A little over a decade ago, I found myself in especially dire financial straits. I got laid off from my job, split from my spouse, and defaulted on the mortgage for the house I shouldn’t have bought.
As a result, my credit score tanked. Having a low credit score means not qualifying for the best credit cards, struggling to get approved to rent a home, and even paying more for insurance.
Here’s how I rebuilt my credit — and how you can do the same.
I focused on making on-time payments
Getting out of the credit score hole took time, so I had to start with what I had. It ended up taking me more than a year to get a new job, but as soon as I had unemployment pay coming in, I put step one of my plan into action. I vowed to pay every bill on time, every single month.
Payment history is the largest part of your FICO® Score, accounting for 35% of it. But building a positive payment history takes time, so if you don’t have the income available to pay down what you owe, just paying your creditors on time every month will slowly improve your credit score.
In my case, it took almost another decade before I was able to get my finances to a place where I wasn’t carrying any debt at all (more on that below). But I managed to get my score back above 700 thanks in large part to those on-time payments.

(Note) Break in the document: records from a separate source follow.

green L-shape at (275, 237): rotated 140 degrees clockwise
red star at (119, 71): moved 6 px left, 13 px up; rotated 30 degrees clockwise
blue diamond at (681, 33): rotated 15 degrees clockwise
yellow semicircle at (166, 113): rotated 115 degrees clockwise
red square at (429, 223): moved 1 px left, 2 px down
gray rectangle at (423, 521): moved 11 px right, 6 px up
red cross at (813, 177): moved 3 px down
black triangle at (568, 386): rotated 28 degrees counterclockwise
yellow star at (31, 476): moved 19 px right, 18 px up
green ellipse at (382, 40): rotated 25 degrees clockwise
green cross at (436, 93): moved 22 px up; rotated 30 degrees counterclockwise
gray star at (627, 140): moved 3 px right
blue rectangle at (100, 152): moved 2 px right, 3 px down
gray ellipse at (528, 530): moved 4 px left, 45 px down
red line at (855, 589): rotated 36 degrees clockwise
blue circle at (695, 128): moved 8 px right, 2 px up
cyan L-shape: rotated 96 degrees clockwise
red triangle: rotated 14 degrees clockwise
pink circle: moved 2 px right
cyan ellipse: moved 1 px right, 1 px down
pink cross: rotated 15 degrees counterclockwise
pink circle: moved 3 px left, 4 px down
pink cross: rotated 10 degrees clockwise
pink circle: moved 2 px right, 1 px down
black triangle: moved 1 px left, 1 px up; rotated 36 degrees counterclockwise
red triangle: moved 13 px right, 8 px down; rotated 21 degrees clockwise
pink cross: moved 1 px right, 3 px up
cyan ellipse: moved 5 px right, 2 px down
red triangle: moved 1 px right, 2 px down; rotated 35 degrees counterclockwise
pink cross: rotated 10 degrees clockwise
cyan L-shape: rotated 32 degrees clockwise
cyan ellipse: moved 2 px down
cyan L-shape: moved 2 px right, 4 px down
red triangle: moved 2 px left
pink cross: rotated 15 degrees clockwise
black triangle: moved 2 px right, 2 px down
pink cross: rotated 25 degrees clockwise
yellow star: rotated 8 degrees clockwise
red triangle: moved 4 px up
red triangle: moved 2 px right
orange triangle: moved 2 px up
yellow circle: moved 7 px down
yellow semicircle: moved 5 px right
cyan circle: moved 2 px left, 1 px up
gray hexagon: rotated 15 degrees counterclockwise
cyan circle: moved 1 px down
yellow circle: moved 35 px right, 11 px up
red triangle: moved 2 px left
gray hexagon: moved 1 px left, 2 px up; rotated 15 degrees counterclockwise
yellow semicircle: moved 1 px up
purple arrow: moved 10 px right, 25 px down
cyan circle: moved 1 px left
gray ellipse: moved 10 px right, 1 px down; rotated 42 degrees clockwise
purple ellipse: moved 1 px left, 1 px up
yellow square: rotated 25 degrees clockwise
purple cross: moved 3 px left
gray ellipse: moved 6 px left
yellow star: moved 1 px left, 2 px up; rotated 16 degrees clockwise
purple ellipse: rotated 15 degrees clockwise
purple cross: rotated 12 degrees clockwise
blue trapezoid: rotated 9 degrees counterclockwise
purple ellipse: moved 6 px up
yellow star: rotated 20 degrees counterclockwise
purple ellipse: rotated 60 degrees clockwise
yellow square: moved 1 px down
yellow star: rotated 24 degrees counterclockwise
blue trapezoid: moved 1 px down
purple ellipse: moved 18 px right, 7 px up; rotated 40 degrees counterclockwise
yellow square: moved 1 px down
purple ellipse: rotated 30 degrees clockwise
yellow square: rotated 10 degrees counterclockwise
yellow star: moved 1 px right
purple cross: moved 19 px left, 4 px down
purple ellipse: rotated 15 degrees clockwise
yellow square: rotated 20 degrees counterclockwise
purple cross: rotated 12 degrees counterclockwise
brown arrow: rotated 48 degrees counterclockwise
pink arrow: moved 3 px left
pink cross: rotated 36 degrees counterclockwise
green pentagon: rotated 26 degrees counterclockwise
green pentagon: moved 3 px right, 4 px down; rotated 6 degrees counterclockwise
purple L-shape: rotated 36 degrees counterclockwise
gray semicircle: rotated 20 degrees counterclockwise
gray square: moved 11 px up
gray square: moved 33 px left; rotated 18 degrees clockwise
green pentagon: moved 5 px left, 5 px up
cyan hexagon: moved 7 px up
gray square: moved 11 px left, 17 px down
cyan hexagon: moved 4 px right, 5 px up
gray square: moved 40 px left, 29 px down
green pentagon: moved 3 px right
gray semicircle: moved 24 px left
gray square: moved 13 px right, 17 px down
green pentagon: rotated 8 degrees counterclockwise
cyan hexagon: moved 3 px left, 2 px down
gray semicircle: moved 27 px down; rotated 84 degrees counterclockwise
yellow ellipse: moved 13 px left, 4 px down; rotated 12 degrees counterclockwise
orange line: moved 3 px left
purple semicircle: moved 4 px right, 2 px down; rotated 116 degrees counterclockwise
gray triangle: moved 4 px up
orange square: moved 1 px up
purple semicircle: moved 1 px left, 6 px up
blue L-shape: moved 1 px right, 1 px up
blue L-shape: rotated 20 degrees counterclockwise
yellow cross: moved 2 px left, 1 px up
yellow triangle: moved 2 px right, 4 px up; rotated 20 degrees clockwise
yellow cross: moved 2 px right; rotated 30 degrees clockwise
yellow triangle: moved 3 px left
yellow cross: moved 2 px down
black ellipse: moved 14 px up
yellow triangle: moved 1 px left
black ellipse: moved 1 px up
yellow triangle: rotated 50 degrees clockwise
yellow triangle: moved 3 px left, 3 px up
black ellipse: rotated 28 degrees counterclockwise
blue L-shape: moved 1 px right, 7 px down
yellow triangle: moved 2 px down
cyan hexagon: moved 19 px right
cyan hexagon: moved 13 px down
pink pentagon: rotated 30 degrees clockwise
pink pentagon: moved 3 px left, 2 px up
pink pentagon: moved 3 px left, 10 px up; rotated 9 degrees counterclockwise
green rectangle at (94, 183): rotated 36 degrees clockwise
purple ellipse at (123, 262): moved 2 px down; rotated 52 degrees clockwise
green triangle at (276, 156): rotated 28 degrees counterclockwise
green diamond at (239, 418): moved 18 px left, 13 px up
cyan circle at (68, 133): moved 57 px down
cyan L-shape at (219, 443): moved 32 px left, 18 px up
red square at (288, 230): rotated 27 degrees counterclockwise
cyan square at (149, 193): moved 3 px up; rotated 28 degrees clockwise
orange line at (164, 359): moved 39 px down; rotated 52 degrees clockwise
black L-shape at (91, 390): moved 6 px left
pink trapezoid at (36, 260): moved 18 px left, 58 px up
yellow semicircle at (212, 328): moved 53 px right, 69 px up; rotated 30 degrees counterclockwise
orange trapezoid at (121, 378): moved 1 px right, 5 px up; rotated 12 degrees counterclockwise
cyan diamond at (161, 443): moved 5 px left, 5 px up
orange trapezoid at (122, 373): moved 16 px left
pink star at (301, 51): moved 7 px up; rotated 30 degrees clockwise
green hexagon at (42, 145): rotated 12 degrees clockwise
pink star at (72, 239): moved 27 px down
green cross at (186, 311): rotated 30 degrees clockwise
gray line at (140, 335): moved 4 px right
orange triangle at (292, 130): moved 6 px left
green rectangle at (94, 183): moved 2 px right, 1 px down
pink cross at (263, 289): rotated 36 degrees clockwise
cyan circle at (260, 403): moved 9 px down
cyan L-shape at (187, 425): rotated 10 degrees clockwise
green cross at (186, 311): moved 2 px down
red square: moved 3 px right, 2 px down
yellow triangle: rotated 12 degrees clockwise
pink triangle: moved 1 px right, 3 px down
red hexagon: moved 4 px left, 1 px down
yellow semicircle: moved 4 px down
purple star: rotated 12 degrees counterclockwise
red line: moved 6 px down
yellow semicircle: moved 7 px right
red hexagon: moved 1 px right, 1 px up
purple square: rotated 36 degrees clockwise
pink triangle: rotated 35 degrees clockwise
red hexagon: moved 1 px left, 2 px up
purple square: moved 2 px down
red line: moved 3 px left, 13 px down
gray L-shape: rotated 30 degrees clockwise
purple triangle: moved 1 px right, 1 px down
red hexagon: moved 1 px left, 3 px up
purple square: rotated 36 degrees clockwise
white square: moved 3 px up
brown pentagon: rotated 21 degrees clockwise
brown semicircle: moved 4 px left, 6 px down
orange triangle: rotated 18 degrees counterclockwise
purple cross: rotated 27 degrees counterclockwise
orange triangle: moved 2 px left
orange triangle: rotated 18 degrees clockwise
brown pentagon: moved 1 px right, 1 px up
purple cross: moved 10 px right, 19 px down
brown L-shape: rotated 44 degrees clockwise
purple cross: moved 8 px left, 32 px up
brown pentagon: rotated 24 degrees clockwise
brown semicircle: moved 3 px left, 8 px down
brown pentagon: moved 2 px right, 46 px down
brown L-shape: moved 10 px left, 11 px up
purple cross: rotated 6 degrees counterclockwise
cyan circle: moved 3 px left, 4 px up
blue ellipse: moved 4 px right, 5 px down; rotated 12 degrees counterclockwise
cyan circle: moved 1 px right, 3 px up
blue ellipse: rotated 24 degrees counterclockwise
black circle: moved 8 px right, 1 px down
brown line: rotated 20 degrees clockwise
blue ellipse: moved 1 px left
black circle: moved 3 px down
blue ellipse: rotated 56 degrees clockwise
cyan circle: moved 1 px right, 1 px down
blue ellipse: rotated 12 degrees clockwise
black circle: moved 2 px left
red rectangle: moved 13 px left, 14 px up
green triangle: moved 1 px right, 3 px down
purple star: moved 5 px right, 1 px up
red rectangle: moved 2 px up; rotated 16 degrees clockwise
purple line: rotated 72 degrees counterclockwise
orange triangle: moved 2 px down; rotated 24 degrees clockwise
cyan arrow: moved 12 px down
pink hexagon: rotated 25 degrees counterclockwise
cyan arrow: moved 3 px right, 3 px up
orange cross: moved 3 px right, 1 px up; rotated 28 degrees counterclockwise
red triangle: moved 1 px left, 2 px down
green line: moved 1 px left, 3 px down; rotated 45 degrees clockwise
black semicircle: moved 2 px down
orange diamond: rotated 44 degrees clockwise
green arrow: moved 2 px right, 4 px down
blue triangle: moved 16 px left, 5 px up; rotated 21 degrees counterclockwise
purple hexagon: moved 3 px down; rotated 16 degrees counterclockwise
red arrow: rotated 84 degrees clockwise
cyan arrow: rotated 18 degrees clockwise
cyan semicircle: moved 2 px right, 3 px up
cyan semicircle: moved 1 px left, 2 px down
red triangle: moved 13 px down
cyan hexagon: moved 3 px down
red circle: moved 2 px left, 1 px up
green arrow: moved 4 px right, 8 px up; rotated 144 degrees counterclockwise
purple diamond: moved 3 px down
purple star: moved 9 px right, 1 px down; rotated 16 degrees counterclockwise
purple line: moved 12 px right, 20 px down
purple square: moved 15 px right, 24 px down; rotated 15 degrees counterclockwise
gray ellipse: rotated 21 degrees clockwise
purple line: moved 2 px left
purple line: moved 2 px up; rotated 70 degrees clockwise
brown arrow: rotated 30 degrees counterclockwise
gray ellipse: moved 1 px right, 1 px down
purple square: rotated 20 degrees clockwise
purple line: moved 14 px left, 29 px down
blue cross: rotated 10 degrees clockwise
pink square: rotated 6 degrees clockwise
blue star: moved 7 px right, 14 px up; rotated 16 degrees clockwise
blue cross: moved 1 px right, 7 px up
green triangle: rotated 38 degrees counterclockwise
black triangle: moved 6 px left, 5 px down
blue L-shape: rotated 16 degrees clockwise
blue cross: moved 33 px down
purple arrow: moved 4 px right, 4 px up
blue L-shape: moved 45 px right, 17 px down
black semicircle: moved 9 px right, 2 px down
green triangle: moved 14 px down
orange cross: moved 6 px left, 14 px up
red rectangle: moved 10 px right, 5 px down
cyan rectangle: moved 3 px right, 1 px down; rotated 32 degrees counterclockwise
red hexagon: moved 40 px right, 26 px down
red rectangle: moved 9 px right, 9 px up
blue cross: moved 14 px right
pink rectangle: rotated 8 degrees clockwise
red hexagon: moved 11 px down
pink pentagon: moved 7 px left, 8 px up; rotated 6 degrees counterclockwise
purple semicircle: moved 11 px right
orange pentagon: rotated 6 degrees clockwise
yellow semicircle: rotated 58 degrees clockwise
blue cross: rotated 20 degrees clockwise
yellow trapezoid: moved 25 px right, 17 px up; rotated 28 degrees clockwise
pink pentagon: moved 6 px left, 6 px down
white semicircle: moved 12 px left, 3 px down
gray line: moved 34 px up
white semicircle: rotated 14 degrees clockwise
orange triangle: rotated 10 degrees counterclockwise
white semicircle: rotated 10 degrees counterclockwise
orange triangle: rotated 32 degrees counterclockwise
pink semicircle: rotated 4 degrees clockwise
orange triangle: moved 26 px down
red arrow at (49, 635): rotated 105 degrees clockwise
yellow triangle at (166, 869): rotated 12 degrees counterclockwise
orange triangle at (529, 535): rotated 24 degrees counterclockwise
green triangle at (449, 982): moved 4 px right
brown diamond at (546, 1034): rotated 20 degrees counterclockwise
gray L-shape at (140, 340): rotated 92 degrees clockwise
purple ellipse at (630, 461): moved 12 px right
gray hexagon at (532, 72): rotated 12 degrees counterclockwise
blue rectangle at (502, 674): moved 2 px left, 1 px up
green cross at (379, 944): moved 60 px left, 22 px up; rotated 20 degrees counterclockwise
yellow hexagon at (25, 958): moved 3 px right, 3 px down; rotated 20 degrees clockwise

I didn’t apply for new credit
My other key move over several years of attempting to improve my credit score was avoiding new credit applications. Adding new accounts to your roster is a double-edged sword. Getting a new credit card boosts your available credit, thereby reducing your credit utilization ratio (30% of your FICO® Score).
But applying for new credit dings your credit score by a few points every time you do it. So if you’re trying to improve your credit, it’s a good idea to take a break from it. Once your credit is in better shape, you can apply for that travel credit card you’ve got your eye on.
I used extra income to pay off debt
After many years of living paycheck to paycheck and slowly sinking deeper into debt, I changed careers in 2021, and started looking for ways to grow my income.
The most effective way to do this for me was to take on a side hustle, so I sought one out. I am fortunate enough to now be in a field that allows for remote work, and living alone (well, with cats) means I had more free time than the average person with a spouse and kids.
My search led me here to The Ascent, where I’ve gotten to flex my writing and editing muscles. And working extra hours on top of my full-time job put me in the position of being able to pay off all my debt within eight months.
As a result, I found myself with a credit score over 800 — and 100 points higher than I’d started with.
How many points can you add to your credit score?
Here’s where I acknowledge that you likely can’t boost your credit score by triple digits in such a short period, unless you’re fortunate enough to also make the same moves I did.
That said, any amount of improvement could mean paying less to borrow money — especially if you were on the cusp of moving from one credit score tier to the next one up.
Focus on these moves to start your own credit improvement journey.
Review your credit reports
You can access these for free from AnnualCreditReport.com. Look for errors that could be dragging your score down, like late payments you didn’t make or credit accounts that aren’t yours.
More than a quarter of Americans have serious mistakes on our credit reports, according to Consumer Reports. You can dispute them with the credit bureau and have them removed.
Make on-time payments
It doesn’t get any easier than this, provided you can afford your bills. I was very lucky in that while I had very little money left over for all those years, I was able to pay everything on time and in full every month.
If it’s hard to remember when bills are due, set up smartphone calendar alerts, opt in for auto-pay, or do what I do — write all your monthly bills on a paper wall calendar and cross them off as you pay them (I’m kind of old school).
Pay down debt
This is hugely impactful for your credit score — credit utilization is 30% of your FICO® Score. If you don’t have a ton of money left after your regular bills are paid, taking on a side hustle is an excellent way to pay off debt, if you can manage it. Minus taxes, everything you earn can go toward debt payoff.
Credit score improvement takes time — I share my experience here not to tell you that you can replicate my exact results, but to encourage you to take the first step.
See where your score stands, dispute credit report errors, make on-time payments, and roll extra cash toward debt payoff. A journey of 1,000 miles (or 100 credit score points) starts with a single step.